Consider a sequence of real-valued random variables $\{X_n\}_{n\in \mathbb{N}}$. Consider two other real-valued random variables $Y,Z$.
Suppose that $$ X_n\rightarrow_{a.s.}Y \text{ }\text{ as $n\rightarrow \infty$} $$
Is it true that $$ \frac{Z}{X_n}\rightarrow_{a.s.}\frac{Z}{Y} \text{ }\text{ as $n\rightarrow \infty$} $$
Could you help me to prove it?
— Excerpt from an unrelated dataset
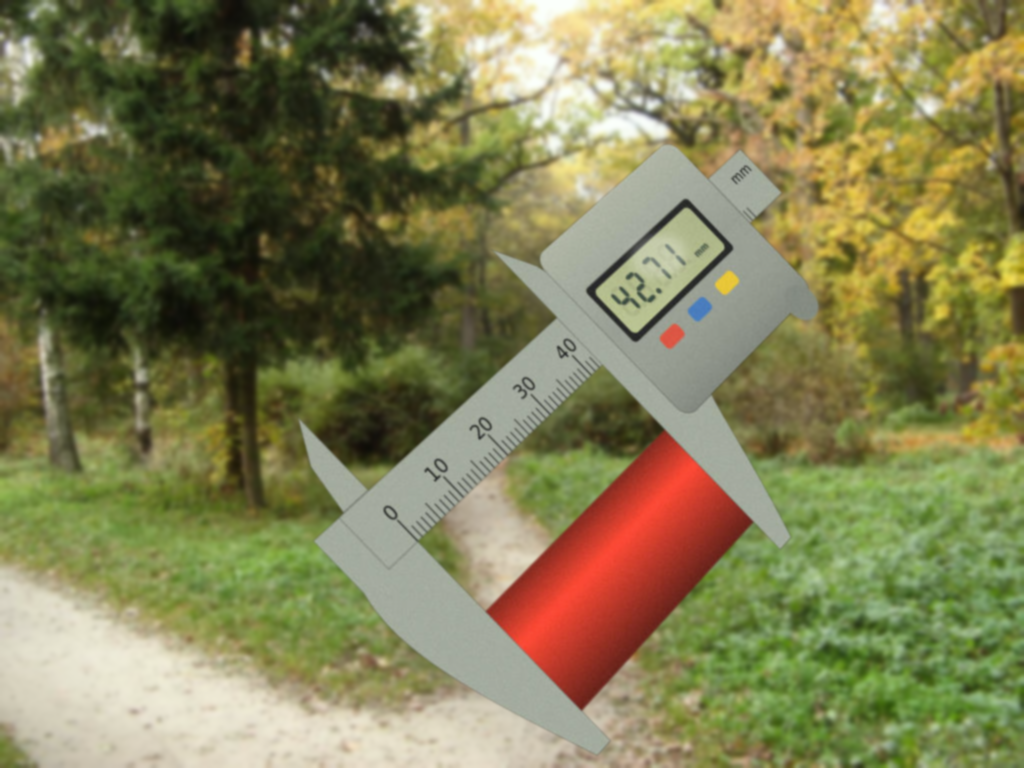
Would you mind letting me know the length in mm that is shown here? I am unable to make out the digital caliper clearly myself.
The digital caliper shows 42.71 mm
Is this an application of continuous mapping theorem?
On
Let $\omega \in \{ \lim X_n(\omega) = Y(\omega)\}$. Then
$$\lim_n \frac{Z(\omega)}{X_n(\omega)}= \frac{\lim_n Z(\omega)}{\lim_n X_n(\omega)}=\frac{Z(\omega)}{Y(\omega)} $$
Thus, $$\{ \lim X_n(\omega) = Y(\omega)\} \subseteq \{ \lim_n \frac{Z(\omega)}{X_n(\omega)}= \frac{\lim_n Z(\omega)}{\lim_n X_n(\omega)}=\frac{Z(\omega)}{Y(\omega)} \}$$
$$\to 1 = P(\{ \lim X_n(\omega) = Y(\omega)\}) \le P(\{ \lim_n \frac{Z(\omega)}{X_n(\omega)}= \frac{\lim_n Z(\omega)}{\lim_n X_n(\omega)}=\frac{Z(\omega)}{Y(\omega)} \})$$
QED
If there is a set $A$ with $P(A)=1$ such that all $X_n$ and $Y$ are $\neq 0$ on $A$, then it is true and can be proved directly. Otherwise it cannot be true because the fractions would not be even defined a.s.